"Forget it, Nicholas. It's Sandford."
I've finally seen Hot Fuzz. If The Queen can be said to represent the Britons of two generations ago, then Edgar Wright and Simon Pegg are definitely the voice for my generation. Here they've made a film of two halves: the first demonstrating why no British action films are made, and the second half being a British action film.
Both parts work well. The film starts out as an alternately quirky and atmospheric murder mystery/police procedural, as model London cop Nicholas Angel is reassigned to sleepy Sandford and resolves to get to the bottom of a series of mysterious (and gory) deaths - in between capturing escaped swans and picking the winners of a raffle at the church fête. At the same time, his naive partner Danny - played by the third portion of the Wright-Pegg-Frost trinity, Nick Frost - tries to draw out his human side, apparently under the illusion that Angel is some sort of gun-toting Chow Yun-Fat figure.

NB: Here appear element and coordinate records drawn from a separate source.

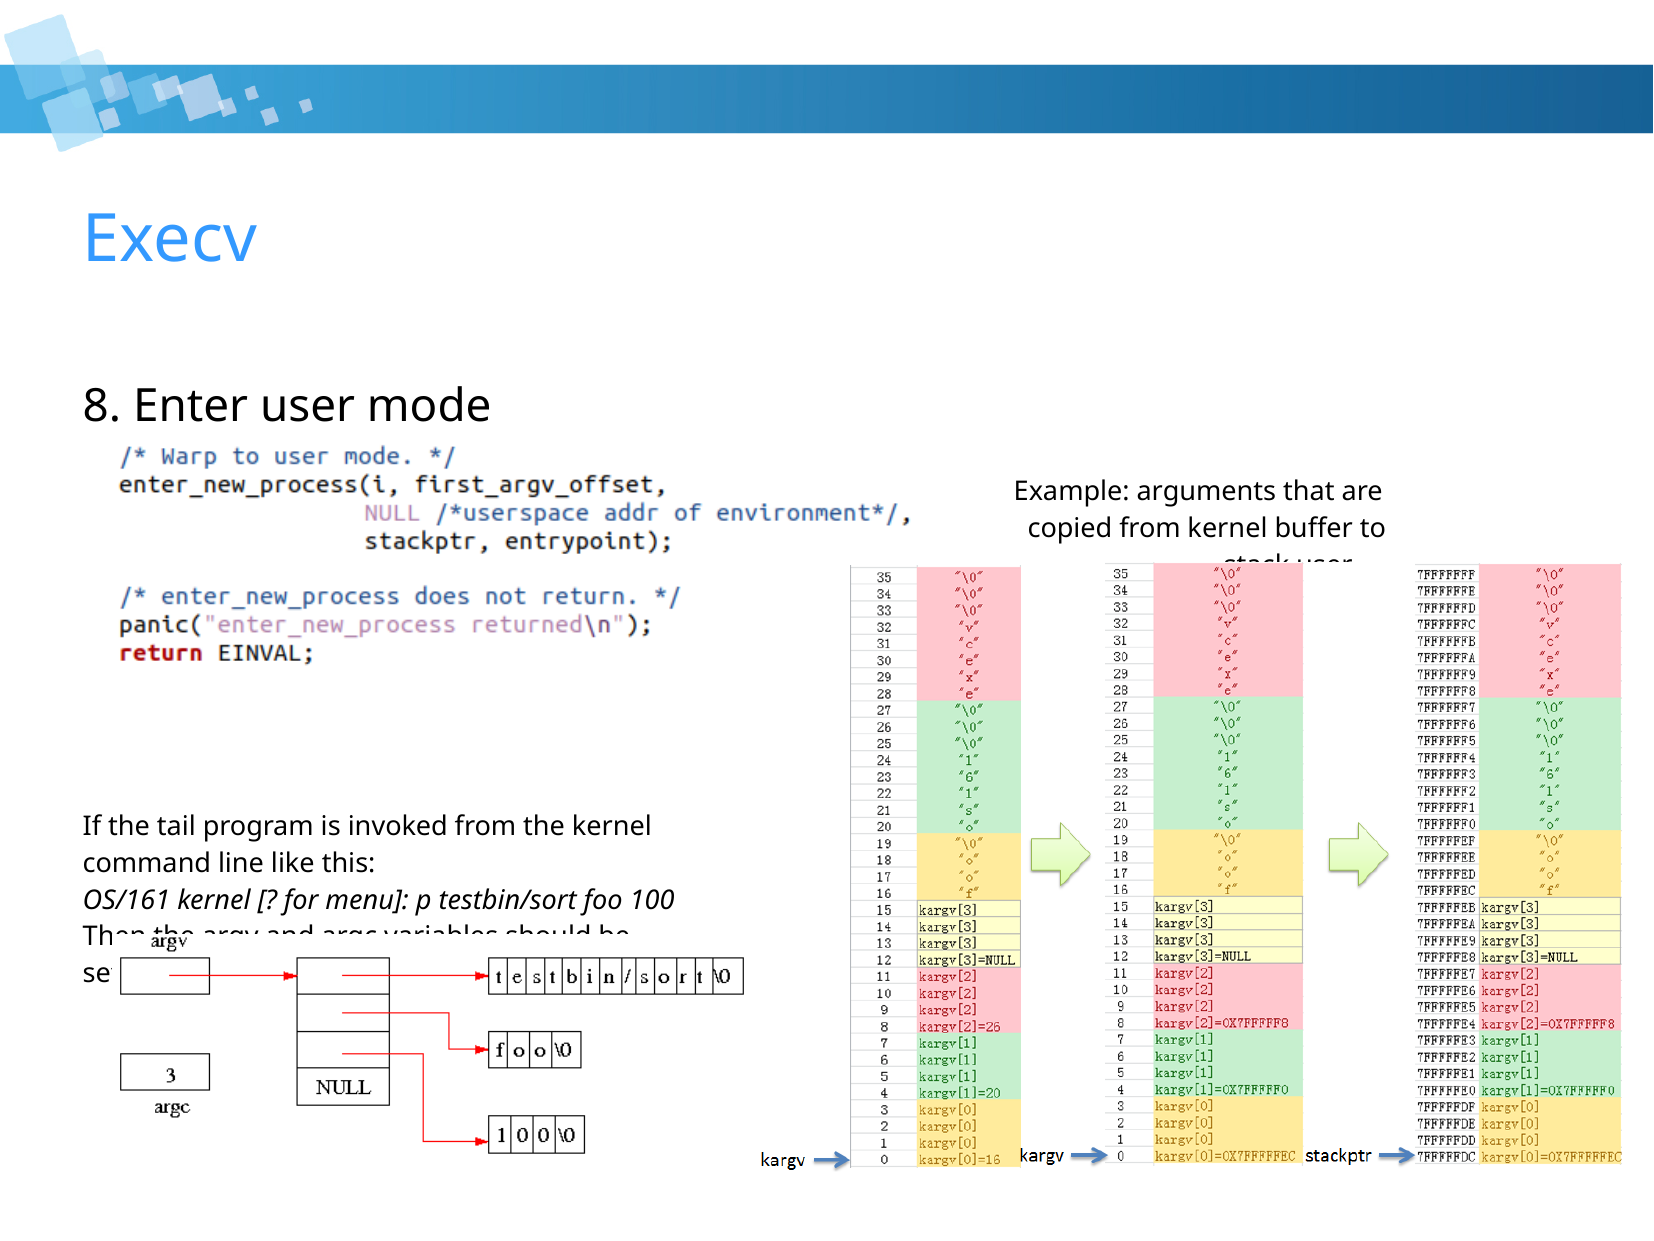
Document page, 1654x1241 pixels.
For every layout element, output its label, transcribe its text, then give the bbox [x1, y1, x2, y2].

picture [112, 934, 751, 1155]
title Execv [82, 132, 1571, 340]
list 8. Enter user mode Example: arguments that are copied from kernel buffer to stack user If the tail program is invoked from the kernel command line like this: OS/161 kernel [? for menu]: p testbin/sort foo 100 Then the argv and argc variables should be set up as illustrated in the following illustration: [82, 372, 1613, 1238]
picture [0, 0, 1653, 1238]
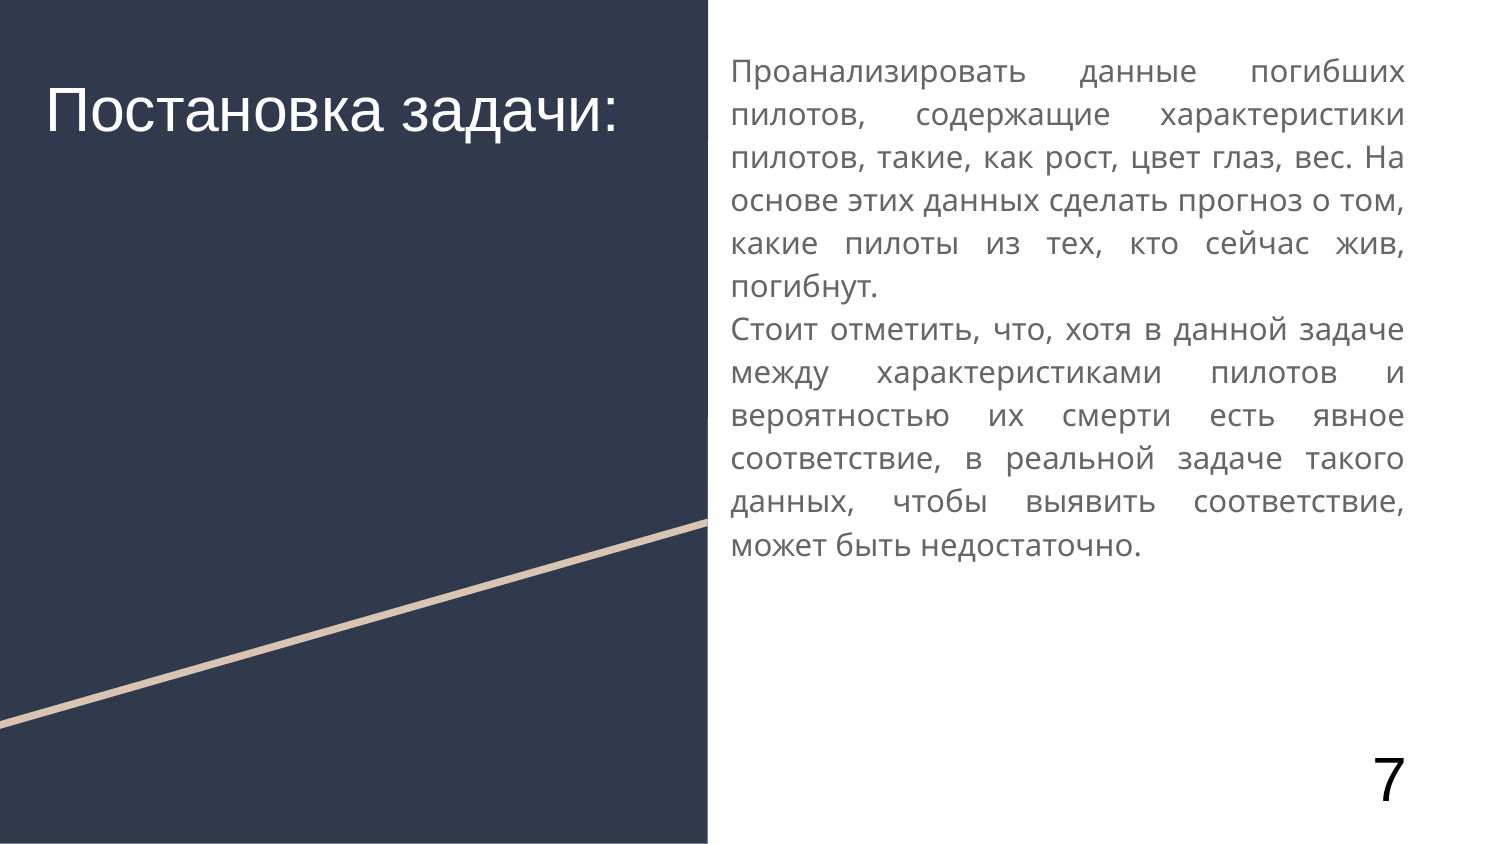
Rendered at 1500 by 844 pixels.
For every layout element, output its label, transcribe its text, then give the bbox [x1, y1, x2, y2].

list Проанализировать данные погибших пилотов, содержащие характеристики пилотов, такие, как рост, цвет глаз, вес. На основе этих данных сделать прогноз о том, какие пилоты из тех, кто сейчас жив, погибнут. Стоит отметить, что, хотя в данной задаче между характеристиками пилотов и вероятностью их смерти есть явное соответствие, в реальной задаче такого данных, чтобы выявить соответствие, может быть недостаточно. [715, 30, 1421, 703]
title Постановка задачи: [30, 54, 639, 466]
title 7 [1357, 723, 1500, 844]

Of course, in the end, Angel discovers a threat that his Metropolitan Police Vocabulary Book (it's a car collision not a car accident, as the word 'accident' implies that no-one is to blame) can't handle, and he is forced to start blowing shit up as the movie changes track to 'action movie logic', where throwing yourself around firing wildly is the solution to any problem, and even the village vicar has a pair of spring-loaded pistols hidden up his sleeves.
I don't think that Hot Fuzz quite reaches the giddy heights of Shaun of the Dead, but it is a lean, good-looking film with a strong sense of humour and some real dramatic intensity to it. I can only look forward to Wright and Pegg's next collaboration - and dream of the day that this is the kind of British movie winning Oscars.